*** Supplied data ***

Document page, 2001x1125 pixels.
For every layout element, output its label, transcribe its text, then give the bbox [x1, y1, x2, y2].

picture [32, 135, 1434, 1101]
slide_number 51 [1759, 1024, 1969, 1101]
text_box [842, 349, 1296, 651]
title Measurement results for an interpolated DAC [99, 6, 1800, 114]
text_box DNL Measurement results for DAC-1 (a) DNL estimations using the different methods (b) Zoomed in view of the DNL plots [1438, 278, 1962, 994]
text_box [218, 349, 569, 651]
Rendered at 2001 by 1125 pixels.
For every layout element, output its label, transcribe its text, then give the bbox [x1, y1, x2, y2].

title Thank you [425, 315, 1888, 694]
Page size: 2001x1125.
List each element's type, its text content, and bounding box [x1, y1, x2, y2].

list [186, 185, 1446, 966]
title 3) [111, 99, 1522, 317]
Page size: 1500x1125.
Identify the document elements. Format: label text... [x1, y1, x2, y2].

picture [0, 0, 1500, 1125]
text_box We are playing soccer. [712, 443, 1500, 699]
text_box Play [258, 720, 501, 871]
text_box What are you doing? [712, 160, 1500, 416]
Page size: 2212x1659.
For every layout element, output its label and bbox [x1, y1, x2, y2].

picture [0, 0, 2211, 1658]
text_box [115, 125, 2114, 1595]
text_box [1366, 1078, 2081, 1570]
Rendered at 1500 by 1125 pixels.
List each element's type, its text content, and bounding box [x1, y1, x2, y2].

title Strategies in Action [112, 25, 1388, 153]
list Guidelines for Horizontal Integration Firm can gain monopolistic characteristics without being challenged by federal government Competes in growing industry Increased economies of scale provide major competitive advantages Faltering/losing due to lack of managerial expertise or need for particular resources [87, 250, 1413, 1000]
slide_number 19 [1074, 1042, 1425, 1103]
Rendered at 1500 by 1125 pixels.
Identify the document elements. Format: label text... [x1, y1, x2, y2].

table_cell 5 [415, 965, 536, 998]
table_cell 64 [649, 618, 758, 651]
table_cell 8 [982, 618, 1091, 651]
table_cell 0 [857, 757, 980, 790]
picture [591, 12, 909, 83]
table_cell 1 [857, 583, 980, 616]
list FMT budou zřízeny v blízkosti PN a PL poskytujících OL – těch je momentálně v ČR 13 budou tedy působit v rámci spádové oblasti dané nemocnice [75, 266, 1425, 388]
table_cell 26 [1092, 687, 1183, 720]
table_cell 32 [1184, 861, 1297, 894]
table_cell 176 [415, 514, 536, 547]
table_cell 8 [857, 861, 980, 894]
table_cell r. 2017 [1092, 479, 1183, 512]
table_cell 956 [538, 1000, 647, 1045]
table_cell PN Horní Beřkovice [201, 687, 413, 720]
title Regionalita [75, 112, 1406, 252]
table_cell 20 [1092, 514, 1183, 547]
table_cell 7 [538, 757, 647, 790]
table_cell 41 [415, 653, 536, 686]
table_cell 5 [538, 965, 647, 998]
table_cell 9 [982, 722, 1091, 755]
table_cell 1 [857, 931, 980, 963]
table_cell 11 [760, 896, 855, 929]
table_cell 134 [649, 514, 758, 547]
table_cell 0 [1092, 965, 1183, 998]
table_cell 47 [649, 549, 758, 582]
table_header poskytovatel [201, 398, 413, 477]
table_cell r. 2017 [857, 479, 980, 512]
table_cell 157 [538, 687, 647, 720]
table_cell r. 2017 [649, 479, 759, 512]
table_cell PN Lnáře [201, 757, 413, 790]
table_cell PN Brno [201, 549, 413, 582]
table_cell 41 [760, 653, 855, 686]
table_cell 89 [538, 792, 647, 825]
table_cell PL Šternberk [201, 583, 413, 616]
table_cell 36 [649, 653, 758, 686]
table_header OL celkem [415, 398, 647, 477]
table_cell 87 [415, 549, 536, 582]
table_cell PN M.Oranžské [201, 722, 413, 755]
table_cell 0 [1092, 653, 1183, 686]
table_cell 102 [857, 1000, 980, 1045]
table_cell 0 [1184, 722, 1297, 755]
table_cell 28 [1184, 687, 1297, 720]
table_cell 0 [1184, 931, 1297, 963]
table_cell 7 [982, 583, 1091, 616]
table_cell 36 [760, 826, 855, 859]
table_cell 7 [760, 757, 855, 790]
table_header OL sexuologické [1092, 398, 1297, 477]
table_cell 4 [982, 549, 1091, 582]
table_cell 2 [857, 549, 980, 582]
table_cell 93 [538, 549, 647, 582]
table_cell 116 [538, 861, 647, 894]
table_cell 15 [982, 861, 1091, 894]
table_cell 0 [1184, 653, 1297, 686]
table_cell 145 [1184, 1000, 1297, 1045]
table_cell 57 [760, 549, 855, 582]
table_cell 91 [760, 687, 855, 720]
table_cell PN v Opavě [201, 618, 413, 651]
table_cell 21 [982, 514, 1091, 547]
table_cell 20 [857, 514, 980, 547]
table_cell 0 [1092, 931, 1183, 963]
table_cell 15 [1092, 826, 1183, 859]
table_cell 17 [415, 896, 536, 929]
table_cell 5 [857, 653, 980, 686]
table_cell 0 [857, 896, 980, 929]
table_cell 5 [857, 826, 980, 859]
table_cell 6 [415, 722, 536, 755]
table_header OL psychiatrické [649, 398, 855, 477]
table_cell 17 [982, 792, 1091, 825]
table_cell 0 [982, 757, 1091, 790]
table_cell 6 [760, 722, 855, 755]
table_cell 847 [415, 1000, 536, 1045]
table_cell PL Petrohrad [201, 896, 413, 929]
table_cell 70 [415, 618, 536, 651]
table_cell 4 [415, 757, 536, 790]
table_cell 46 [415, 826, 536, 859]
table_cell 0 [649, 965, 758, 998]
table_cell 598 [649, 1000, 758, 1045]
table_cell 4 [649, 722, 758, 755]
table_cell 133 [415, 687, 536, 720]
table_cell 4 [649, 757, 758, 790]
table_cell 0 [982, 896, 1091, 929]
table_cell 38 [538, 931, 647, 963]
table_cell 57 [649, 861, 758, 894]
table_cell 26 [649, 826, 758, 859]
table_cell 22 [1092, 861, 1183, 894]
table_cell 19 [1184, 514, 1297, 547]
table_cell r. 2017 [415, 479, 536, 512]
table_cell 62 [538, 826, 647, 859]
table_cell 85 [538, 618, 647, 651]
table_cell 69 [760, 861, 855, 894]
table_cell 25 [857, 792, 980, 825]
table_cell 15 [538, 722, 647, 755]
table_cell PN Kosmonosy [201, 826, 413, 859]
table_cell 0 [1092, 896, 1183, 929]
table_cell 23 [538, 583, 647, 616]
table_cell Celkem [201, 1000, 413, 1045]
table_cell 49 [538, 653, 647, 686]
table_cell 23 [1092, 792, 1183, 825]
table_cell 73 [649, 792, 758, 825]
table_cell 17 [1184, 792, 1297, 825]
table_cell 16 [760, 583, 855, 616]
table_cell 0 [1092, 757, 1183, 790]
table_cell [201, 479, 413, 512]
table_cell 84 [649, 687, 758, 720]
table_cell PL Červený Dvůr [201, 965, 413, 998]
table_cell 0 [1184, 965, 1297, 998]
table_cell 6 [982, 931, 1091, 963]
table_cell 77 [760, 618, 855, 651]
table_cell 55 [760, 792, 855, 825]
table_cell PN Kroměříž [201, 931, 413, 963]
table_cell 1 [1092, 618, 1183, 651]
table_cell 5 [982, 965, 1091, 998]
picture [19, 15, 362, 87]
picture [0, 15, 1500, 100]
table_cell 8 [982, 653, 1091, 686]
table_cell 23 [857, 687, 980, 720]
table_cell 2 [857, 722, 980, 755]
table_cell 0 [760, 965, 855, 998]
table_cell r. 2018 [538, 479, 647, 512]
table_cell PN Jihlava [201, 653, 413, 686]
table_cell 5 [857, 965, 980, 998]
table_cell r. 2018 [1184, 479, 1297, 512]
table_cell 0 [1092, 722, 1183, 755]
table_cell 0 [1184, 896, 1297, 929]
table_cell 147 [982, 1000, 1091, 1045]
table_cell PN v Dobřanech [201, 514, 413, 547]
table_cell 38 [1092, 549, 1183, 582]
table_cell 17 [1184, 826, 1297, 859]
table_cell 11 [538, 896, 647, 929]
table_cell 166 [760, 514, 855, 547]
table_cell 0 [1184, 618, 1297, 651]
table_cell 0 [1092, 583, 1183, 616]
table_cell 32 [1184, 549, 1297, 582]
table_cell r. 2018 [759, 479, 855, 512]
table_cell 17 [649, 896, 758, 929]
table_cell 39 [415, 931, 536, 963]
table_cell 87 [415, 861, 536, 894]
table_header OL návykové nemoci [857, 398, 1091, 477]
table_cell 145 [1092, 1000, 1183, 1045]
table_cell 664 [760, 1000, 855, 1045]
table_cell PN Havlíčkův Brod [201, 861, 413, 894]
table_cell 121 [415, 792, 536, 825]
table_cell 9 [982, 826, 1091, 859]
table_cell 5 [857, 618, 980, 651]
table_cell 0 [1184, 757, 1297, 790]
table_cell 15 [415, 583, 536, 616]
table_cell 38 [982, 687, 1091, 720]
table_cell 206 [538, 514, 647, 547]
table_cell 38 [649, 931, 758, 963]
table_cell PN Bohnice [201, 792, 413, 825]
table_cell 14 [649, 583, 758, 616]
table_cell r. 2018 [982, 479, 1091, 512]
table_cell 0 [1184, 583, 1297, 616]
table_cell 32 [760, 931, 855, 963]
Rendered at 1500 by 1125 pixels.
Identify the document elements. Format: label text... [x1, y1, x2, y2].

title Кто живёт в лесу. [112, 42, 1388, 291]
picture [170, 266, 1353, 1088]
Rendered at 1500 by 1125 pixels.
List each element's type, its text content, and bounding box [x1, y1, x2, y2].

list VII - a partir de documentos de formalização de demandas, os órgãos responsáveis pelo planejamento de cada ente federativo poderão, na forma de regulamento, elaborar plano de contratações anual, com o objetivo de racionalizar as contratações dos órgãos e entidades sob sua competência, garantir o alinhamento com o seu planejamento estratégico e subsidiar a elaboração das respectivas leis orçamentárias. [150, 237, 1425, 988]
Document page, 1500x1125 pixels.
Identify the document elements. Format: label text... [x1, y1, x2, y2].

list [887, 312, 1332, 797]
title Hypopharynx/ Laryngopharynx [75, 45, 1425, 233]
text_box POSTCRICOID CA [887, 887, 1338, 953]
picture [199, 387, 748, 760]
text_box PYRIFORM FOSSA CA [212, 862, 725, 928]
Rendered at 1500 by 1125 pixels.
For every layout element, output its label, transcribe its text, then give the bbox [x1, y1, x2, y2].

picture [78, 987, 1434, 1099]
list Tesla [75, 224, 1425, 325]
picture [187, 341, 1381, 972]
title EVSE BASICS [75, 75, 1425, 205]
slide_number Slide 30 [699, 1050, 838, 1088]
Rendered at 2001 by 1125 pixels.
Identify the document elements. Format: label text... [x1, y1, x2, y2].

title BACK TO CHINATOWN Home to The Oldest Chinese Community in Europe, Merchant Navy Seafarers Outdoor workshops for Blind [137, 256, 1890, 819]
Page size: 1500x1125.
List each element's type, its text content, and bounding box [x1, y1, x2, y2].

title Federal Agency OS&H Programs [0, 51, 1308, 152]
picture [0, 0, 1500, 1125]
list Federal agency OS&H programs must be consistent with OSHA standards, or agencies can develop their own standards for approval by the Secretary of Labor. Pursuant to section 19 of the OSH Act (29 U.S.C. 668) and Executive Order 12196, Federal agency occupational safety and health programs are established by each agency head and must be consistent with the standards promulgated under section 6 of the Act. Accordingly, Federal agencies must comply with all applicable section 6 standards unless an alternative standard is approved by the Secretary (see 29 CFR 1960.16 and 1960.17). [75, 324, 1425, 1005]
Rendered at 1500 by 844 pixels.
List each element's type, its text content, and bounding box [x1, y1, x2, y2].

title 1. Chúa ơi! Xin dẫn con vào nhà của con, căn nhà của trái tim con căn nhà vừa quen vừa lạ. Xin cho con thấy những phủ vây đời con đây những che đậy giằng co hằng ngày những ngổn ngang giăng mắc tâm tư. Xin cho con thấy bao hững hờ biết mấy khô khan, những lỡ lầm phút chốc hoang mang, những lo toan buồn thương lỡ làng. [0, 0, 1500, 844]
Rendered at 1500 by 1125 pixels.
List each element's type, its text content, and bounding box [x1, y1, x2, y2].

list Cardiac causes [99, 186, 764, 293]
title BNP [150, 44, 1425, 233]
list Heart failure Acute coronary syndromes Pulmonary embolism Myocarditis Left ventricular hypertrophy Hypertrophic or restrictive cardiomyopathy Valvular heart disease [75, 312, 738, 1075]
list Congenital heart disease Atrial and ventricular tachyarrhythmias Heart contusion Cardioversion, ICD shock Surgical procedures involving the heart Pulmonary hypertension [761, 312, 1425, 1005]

*** End of Supplied data ***

* [Your goal]
If a line of the listing above holds the string "size", copy it.

* [Solution to the problem]
Page size: 2001x1125.
Page size: 1500x1125.
Page size: 2212x1659.
Page size: 1500x1125.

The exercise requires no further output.